Here’s what you need to know about consolidating accounts through a debt management plan with an agency.
What you need to know about debt consolidation
Tired of juggling many different accounts? With a debt management plan, you make one payment to the credit counseling agency, which distributes the money to your creditors until they are paid in full.
These agencies do not make loans, nor do they settle debts. Instead, they have preset arrangements with most financial institutions, many of which lower interest rates and fees, so more of your payment goes toward the balance rather than finance charges.
However, if you just happen to have accounts with creditors that don’t offer any concessions, that benefit is reduced.
Look for a nonprofit credit counseling organization that belongs to either the National Foundation for Credit Counseling (NFCC) or the Financial Counseling Association of America (FCAA). They ensure member agencies pass rigorous standards set forth by the Council on Accreditation or another approved third party, and that their counselors pass a comprehensive certification program. Even if they are members of such organizations, though, be picky.
The agency should be organized, send payments and statements on time and offer strong consumer education and support. If it falls short, contact another branch.
Financial institutions don’t give preferential treatment to any one organization, nonprofit or otherwise. So while the agencies and employees vary, the plans are all structured the same way: Your counselor determines how much it will take to pay your creditors in full in three to five years.
The payment is usually around 2.5 percent of the total debt, though in hardship situations, there is some wiggle room. You can stop the plan at any time, and you can also pay more – and get out of debt faster – when you have extra funds.
Why consolidate bills if you can’t pay for basic expenses or if there are better alternatives? You wouldn’t, which is the reason consolidation begins with a counseling appointment in which your entire financial situation is assessed.
If you have enough cash left over after subtracting expenses from income, consolidation will be presented along with other options. When a counselor is knowledgeable and compassionate, these sessions can be enlightening and motivating. Not all are. If he or she acts bored, judgmental or pushy, request a different counselor.
How do you know if a debt management plan will work in your favor? First, the bulk of your balances should be in unsecured debts, such as credit and charge cards, personal loans and, sometimes, collection accounts.
If most of your liabilities include other types (tax debt, unpaid child support or old parking tickets, for instance), these plans won’t help.
Second, you should be confident you can pay not just for a month or two, but for years.
And third, you need to have just enough money for essential expenses, some savings and your debt. If you have too much cash left over, you’re better off managing the accounts on your own.
While you’re on the plan, your payment remains constant. You never have to wonder how much you should be paying each month, as it will be the same amount until all creditors are satisfied.
When one account is satisfied, the others receive a larger portion of your payment, which speeds up the repayment process.
DMPs can also provide welcome respite from creditors calling about overdue accounts, as they generally stop when the plan begins.
Those you owe will still be sending you account statements, which you’ll have to monitor and send in.
Agency reports do not reflect the interest that you’re still being charged, so if you don’t submit them, the balance the agency reports will be wildly different from what your bank statements say.
Many clients get a rude awakening when they think they’re all paid off, only to find they still are in the hole for thousands.
One of the agreements you make when entering into a DMP is that you will close your credit card accounts and not get any new ones until you are debt-free. This can be a mighty difficult adjustment if you’re used to whipping out the plastic on a daily basis.

========

Short task: Please state what the monthly payment on a debt management plan usually amounts to, according to the text on debt consolidation.

Record excerpts:
========

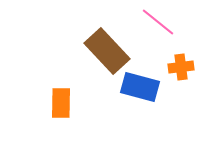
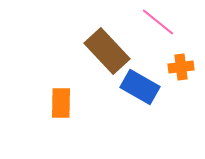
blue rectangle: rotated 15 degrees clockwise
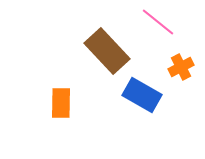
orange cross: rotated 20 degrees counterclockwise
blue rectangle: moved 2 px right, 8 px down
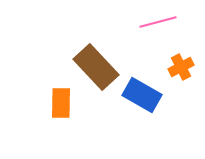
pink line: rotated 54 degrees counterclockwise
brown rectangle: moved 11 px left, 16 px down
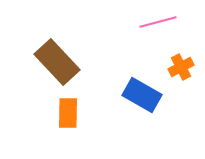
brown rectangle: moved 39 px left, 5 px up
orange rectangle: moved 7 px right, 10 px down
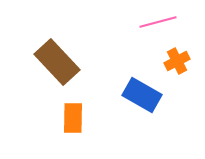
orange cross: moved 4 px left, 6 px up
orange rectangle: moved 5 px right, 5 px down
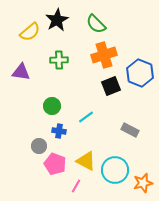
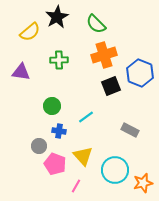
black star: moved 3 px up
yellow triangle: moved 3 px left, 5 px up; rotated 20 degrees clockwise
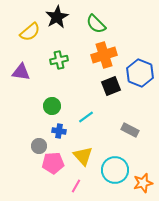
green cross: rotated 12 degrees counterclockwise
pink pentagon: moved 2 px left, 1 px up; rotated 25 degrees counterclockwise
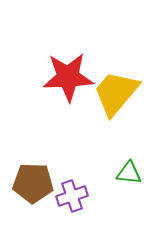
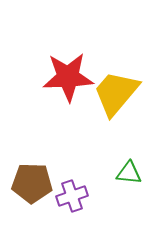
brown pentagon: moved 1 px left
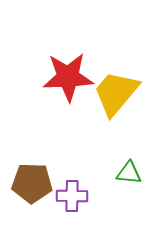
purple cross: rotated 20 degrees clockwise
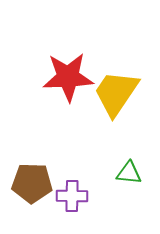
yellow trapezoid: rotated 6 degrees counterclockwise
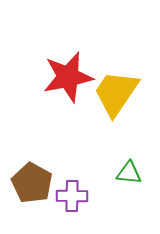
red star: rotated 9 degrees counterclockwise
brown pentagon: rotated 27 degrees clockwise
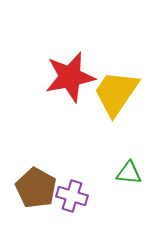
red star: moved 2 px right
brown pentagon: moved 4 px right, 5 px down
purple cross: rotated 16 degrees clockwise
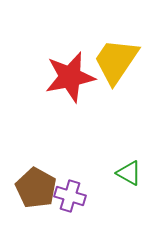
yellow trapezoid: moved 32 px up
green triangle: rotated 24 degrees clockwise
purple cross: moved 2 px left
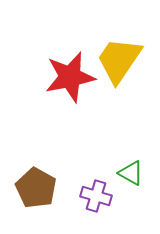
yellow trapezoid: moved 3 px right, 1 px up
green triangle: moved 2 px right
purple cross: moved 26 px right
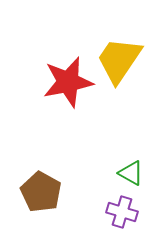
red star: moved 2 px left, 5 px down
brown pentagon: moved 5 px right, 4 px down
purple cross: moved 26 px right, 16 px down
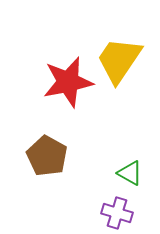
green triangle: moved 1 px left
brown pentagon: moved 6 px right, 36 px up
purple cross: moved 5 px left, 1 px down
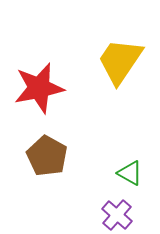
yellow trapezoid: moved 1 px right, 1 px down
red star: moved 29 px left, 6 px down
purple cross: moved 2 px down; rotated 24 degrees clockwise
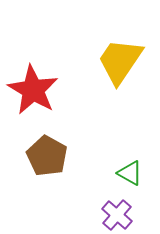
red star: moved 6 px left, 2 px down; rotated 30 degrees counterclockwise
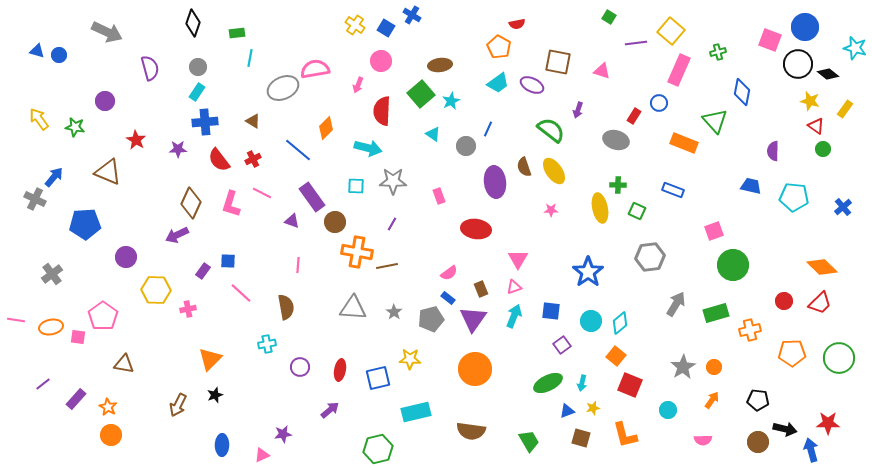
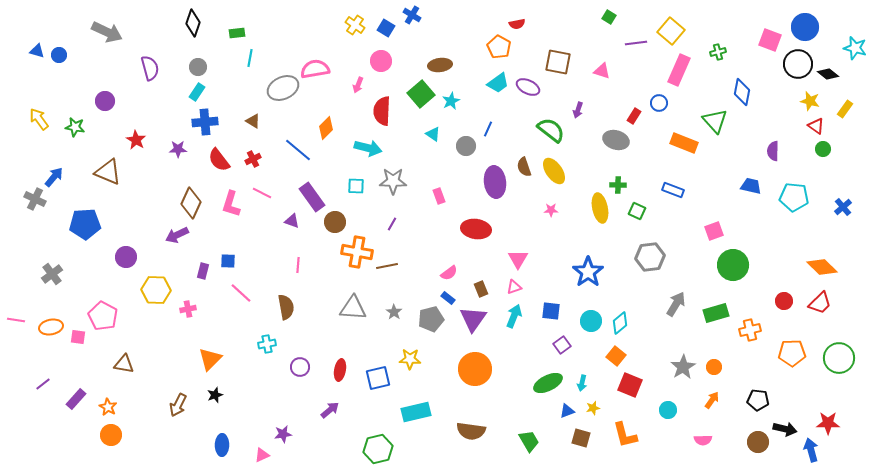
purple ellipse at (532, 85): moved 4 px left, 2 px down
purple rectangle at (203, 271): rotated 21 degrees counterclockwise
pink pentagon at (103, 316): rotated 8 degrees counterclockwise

========

Result for this task: Around 2.5 percent of the total debt.